Had West Ham conjured up an equaliser it would have been an
unforgivable collapse from Leeds. That the visitors did not manage it allowed
the victors to write the history.
An important win. Digging in for victory. Moving seven
points clear of West Ham.
Playing like this won't be enough to beat better teams, of
which there are many in the Premier League. The Whites will have to be much
better in the coming weeks.
Their goals summed it up. Okafor was able to win a header in
the box, Aaronson was first to react and he had a huge amount of net to hit but
still so nearly found the keeper. He found the net, so no one cared on this
occasion.
Paqueta's marking for the second goal would have made the
Spurs steward from that viral video blush.

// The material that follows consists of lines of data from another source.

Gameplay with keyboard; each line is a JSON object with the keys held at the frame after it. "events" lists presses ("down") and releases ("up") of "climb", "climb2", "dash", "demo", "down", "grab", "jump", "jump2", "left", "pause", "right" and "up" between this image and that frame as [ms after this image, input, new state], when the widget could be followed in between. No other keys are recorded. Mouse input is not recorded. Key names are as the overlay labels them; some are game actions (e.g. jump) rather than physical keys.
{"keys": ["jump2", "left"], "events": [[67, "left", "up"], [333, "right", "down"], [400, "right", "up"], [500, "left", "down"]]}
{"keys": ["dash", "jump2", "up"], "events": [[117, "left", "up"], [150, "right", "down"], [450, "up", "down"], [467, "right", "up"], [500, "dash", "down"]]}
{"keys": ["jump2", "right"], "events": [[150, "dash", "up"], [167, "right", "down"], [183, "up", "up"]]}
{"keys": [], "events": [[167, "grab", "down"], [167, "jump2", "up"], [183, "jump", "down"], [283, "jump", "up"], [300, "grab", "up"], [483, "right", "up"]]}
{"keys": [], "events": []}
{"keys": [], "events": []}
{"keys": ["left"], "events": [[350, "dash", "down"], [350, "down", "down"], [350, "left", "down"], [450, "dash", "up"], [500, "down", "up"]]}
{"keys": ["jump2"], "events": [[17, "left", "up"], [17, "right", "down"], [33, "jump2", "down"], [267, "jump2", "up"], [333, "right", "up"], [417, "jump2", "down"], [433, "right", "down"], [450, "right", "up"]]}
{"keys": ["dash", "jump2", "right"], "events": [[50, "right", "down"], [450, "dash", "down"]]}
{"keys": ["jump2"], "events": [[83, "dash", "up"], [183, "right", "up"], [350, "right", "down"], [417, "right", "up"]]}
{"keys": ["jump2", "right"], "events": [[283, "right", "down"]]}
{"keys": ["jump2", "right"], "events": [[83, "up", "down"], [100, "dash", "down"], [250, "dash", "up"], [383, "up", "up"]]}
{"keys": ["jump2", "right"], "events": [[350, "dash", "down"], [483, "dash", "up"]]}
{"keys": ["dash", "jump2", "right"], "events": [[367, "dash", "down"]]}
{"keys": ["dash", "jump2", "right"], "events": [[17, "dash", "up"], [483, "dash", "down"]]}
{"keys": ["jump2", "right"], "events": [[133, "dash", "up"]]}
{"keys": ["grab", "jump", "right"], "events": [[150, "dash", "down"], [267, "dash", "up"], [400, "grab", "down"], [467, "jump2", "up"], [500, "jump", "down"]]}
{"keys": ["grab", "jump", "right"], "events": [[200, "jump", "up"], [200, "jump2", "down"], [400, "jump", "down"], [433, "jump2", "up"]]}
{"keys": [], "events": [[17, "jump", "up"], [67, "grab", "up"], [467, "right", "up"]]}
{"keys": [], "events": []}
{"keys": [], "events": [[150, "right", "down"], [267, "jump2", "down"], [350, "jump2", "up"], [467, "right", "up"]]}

The West Ham man thought about following and challenging
Rodon but the thought never left his brain to inform his body and he simply
watched as the Welshman nodded home. It will take more to score goals against
better teams.
The second half was ugly and for a team who had their
visitors on the ropes in the first half, it wasn't a great look to be so
defensive and inviting so much pressure. 'How did it come to this?' was a
natural reaction to West Ham getting a goal back and making it closer than it
ever should have been.
Context is key, however. What it needed to beat West Ham was
what Leeds came up with, despite all the disruptions suffered in the build up
to the game.
They had to win, they did win and they move on.
Wins are all-important and Leeds now have three of them
after nine games.
At this stage last season neither Southampton nor Ipswich
Town had a single one between them.
Who really knows if Leeds will be good enough come the end
of the season to stay in this league, but tracking at more than a point per
game is good enough. Good enough is good enough.